**What you are asked to do**
Rewrite the entries below so that every "Reading left to right" becomes "Going from left to right", leaving everything else the same.
= = = = =
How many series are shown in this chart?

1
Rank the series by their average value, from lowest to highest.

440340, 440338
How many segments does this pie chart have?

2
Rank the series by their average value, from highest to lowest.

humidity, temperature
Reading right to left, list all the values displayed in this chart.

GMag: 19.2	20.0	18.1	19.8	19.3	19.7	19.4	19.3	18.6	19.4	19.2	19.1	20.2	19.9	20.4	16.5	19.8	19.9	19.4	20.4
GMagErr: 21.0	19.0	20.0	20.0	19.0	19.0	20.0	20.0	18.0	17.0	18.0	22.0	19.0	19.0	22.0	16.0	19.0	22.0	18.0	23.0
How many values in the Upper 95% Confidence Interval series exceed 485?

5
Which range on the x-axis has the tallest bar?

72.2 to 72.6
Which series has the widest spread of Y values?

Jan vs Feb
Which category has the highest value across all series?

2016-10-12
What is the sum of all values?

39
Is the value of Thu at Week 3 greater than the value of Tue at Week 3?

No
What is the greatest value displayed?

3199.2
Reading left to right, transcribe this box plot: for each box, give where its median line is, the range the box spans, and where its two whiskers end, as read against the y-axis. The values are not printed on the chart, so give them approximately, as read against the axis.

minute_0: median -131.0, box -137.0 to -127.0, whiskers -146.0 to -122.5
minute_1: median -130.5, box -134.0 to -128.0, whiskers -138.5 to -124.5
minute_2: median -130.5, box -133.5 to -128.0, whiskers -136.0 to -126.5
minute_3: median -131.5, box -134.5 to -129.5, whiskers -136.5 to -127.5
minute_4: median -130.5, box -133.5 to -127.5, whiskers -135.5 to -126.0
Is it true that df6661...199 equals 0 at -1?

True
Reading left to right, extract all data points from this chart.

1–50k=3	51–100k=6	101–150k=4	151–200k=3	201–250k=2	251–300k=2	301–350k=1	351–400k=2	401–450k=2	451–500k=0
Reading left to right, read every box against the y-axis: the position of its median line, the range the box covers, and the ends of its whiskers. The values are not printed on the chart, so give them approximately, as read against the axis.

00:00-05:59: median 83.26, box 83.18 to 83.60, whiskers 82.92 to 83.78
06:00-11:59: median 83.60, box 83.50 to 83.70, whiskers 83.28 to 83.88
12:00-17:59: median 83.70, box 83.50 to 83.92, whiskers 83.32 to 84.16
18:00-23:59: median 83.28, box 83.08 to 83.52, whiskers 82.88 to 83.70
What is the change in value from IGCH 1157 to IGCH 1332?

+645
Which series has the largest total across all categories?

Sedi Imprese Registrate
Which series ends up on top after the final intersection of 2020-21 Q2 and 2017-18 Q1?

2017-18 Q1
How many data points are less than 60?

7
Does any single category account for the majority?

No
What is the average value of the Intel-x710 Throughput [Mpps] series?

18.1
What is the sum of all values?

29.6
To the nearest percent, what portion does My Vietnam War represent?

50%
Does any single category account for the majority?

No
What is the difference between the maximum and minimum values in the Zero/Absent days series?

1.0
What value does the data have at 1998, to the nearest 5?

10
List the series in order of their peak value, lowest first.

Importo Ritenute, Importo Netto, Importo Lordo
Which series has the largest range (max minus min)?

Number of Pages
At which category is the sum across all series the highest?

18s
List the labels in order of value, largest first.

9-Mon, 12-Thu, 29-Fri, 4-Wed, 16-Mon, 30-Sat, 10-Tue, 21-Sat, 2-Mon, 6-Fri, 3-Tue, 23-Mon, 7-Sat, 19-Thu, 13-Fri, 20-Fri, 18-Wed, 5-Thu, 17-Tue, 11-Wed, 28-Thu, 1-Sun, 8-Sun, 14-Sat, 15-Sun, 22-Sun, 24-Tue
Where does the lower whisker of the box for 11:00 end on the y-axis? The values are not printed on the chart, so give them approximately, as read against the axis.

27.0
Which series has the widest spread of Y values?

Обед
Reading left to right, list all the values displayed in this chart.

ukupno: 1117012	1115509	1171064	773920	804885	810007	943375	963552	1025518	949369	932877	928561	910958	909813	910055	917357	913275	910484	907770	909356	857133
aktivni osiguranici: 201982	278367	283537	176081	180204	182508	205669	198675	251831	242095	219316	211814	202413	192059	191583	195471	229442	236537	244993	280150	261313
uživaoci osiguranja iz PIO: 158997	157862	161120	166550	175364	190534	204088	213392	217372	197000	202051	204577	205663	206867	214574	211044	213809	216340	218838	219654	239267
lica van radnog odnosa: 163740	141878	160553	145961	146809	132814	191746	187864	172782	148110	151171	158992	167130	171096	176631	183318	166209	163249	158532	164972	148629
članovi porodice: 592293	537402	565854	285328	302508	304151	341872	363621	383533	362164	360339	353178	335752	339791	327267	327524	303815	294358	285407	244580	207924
= = = = =
**Solved exercise**
How many series are shown in this chart?

1
Rank the series by their average value, from lowest to highest.

440340, 440338
How many segments does this pie chart have?

2
Rank the series by their average value, from highest to lowest.

humidity, temperature
Reading right to left, list all the values displayed in this chart.

GMag: 19.2	20.0	18.1	19.8	19.3	19.7	19.4	19.3	18.6	19.4	19.2	19.1	20.2	19.9	20.4	16.5	19.8	19.9	19.4	20.4
GMagErr: 21.0	19.0	20.0	20.0	19.0	19.0	20.0	20.0	18.0	17.0	18.0	22.0	19.0	19.0	22.0	16.0	19.0	22.0	18.0	23.0
How many values in the Upper 95% Confidence Interval series exceed 485?

5
Which range on the x-axis has the tallest bar?

72.2 to 72.6
Which series has the widest spread of Y values?

Jan vs Feb
Which category has the highest value across all series?

2016-10-12
What is the sum of all values?

39
Is the value of Thu at Week 3 greater than the value of Tue at Week 3?

No
What is the greatest value displayed?

3199.2
Going from left to right, transcribe this box plot: for each box, give where its median line is, the range the box spans, and where its two whiskers end, as read against the y-axis. The values are not printed on the chart, so give them approximately, as read against the axis.

minute_0: median -131.0, box -137.0 to -127.0, whiskers -146.0 to -122.5
minute_1: median -130.5, box -134.0 to -128.0, whiskers -138.5 to -124.5
minute_2: median -130.5, box -133.5 to -128.0, whiskers -136.0 to -126.5
minute_3: median -131.5, box -134.5 to -129.5, whiskers -136.5 to -127.5
minute_4: median -130.5, box -133.5 to -127.5, whiskers -135.5 to -126.0
Is it true that df6661...199 equals 0 at -1?

True
Going from left to right, extract all data points from this chart.

1–50k=3	51–100k=6	101–150k=4	151–200k=3	201–250k=2	251–300k=2	301–350k=1	351–400k=2	401–450k=2	451–500k=0
Going from left to right, read every box against the y-axis: the position of its median line, the range the box covers, and the ends of its whiskers. The values are not printed on the chart, so give them approximately, as read against the axis.

00:00-05:59: median 83.26, box 83.18 to 83.60, whiskers 82.92 to 83.78
06:00-11:59: median 83.60, box 83.50 to 83.70, whiskers 83.28 to 83.88
12:00-17:59: median 83.70, box 83.50 to 83.92, whiskers 83.32 to 84.16
18:00-23:59: median 83.28, box 83.08 to 83.52, whiskers 82.88 to 83.70
What is the change in value from IGCH 1157 to IGCH 1332?

+645
Which series has the largest total across all categories?

Sedi Imprese Registrate
Which series ends up on top after the final intersection of 2020-21 Q2 and 2017-18 Q1?

2017-18 Q1
How many data points are less than 60?

7
Does any single category account for the majority?

No
What is the average value of the Intel-x710 Throughput [Mpps] series?

18.1
What is the sum of all values?

29.6
To the nearest percent, what portion does My Vietnam War represent?

50%
Does any single category account for the majority?

No
What is the difference between the maximum and minimum values in the Zero/Absent days series?

1.0
What value does the data have at 1998, to the nearest 5?

10
List the series in order of their peak value, lowest first.

Importo Ritenute, Importo Netto, Importo Lordo
Which series has the largest range (max minus min)?

Number of Pages
At which category is the sum across all series the highest?

18s
List the labels in order of value, largest first.

9-Mon, 12-Thu, 29-Fri, 4-Wed, 16-Mon, 30-Sat, 10-Tue, 21-Sat, 2-Mon, 6-Fri, 3-Tue, 23-Mon, 7-Sat, 19-Thu, 13-Fri, 20-Fri, 18-Wed, 5-Thu, 17-Tue, 11-Wed, 28-Thu, 1-Sun, 8-Sun, 14-Sat, 15-Sun, 22-Sun, 24-Tue
Where does the lower whisker of the box for 11:00 end on the y-axis? The values are not printed on the chart, so give them approximately, as read against the axis.

27.0
Which series has the widest spread of Y values?

Обед
Going from left to right, list all the values displayed in this chart.

ukupno: 1117012	1115509	1171064	773920	804885	810007	943375	963552	1025518	949369	932877	928561	910958	909813	910055	917357	913275	910484	907770	909356	857133
aktivni osiguranici: 201982	278367	283537	176081	180204	182508	205669	198675	251831	242095	219316	211814	202413	192059	191583	195471	229442	236537	244993	280150	261313
uživaoci osiguranja iz PIO: 158997	157862	161120	166550	175364	190534	204088	213392	217372	197000	202051	204577	205663	206867	214574	211044	213809	216340	218838	219654	239267
lica van radnog odnosa: 163740	141878	160553	145961	146809	132814	191746	187864	172782	148110	151171	158992	167130	171096	176631	183318	166209	163249	158532	164972	148629
članovi porodice: 592293	537402	565854	285328	302508	304151	341872	363621	383533	362164	360339	353178	335752	339791	327267	327524	303815	294358	285407	244580	207924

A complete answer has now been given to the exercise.